Top of EXTRACTED DATA
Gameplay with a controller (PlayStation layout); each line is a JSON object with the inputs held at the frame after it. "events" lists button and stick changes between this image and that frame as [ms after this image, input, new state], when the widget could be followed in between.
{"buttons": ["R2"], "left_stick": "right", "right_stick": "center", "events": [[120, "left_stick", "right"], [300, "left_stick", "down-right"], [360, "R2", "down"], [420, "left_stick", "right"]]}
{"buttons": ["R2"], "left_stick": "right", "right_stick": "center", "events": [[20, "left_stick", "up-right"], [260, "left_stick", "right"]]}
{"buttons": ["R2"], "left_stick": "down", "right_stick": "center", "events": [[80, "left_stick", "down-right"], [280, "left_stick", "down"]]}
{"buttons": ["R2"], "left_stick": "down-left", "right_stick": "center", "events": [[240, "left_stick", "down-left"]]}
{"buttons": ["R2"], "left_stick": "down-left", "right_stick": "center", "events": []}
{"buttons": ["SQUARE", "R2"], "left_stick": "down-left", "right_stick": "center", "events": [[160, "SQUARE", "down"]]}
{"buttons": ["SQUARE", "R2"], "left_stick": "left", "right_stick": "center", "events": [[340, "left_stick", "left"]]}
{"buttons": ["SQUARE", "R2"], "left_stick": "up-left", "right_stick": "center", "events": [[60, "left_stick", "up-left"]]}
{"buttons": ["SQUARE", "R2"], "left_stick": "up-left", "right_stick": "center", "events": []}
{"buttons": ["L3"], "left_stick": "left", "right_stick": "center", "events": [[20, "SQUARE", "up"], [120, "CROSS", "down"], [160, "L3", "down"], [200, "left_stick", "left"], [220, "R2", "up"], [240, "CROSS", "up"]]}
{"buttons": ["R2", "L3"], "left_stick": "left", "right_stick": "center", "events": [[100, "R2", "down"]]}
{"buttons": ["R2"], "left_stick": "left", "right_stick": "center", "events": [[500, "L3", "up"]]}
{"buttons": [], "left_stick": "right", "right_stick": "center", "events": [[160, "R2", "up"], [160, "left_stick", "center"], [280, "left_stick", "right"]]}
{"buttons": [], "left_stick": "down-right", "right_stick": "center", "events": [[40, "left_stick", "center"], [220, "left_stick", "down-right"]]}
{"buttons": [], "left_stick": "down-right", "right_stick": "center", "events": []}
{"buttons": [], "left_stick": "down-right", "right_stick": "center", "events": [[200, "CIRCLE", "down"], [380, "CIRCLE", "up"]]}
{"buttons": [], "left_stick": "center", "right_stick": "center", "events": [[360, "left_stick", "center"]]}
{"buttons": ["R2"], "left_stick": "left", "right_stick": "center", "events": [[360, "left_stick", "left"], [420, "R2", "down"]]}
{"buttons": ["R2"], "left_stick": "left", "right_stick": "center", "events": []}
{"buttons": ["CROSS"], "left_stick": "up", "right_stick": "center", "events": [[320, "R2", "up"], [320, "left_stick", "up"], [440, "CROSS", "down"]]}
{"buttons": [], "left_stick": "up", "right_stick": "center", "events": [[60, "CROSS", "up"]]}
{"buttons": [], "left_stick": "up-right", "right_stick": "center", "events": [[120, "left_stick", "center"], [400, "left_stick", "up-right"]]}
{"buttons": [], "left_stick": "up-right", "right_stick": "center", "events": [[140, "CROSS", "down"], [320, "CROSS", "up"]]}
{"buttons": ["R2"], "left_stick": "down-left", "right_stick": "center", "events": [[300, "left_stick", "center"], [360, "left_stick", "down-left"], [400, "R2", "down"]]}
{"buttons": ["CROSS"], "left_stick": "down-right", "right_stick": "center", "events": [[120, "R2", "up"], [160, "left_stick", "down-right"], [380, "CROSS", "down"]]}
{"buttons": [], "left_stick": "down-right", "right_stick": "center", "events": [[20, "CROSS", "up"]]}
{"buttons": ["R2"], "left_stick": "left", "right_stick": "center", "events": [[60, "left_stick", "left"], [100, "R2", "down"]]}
Bottom of EXTRACTED DATA
Wherever a line of the data holds "CROSS", copy that line.

# [WRITTEN ANSWER]
{"buttons": ["L3"], "left_stick": "left", "right_stick": "center", "events": [[20, "SQUARE", "up"], [120, "CROSS", "down"], [160, "L3", "down"], [200, "left_stick", "left"], [220, "R2", "up"], [240, "CROSS", "up"]]}
{"buttons": ["CROSS"], "left_stick": "up", "right_stick": "center", "events": [[320, "R2", "up"], [320, "left_stick", "up"], [440, "CROSS", "down"]]}
{"buttons": [], "left_stick": "up", "right_stick": "center", "events": [[60, "CROSS", "up"]]}
{"buttons": [], "left_stick": "up-right", "right_stick": "center", "events": [[140, "CROSS", "down"], [320, "CROSS", "up"]]}
{"buttons": ["CROSS"], "left_stick": "down-right", "right_stick": "center", "events": [[120, "R2", "up"], [160, "left_stick", "down-right"], [380, "CROSS", "down"]]}
{"buttons": [], "left_stick": "down-right", "right_stick": "center", "events": [[20, "CROSS", "up"]]}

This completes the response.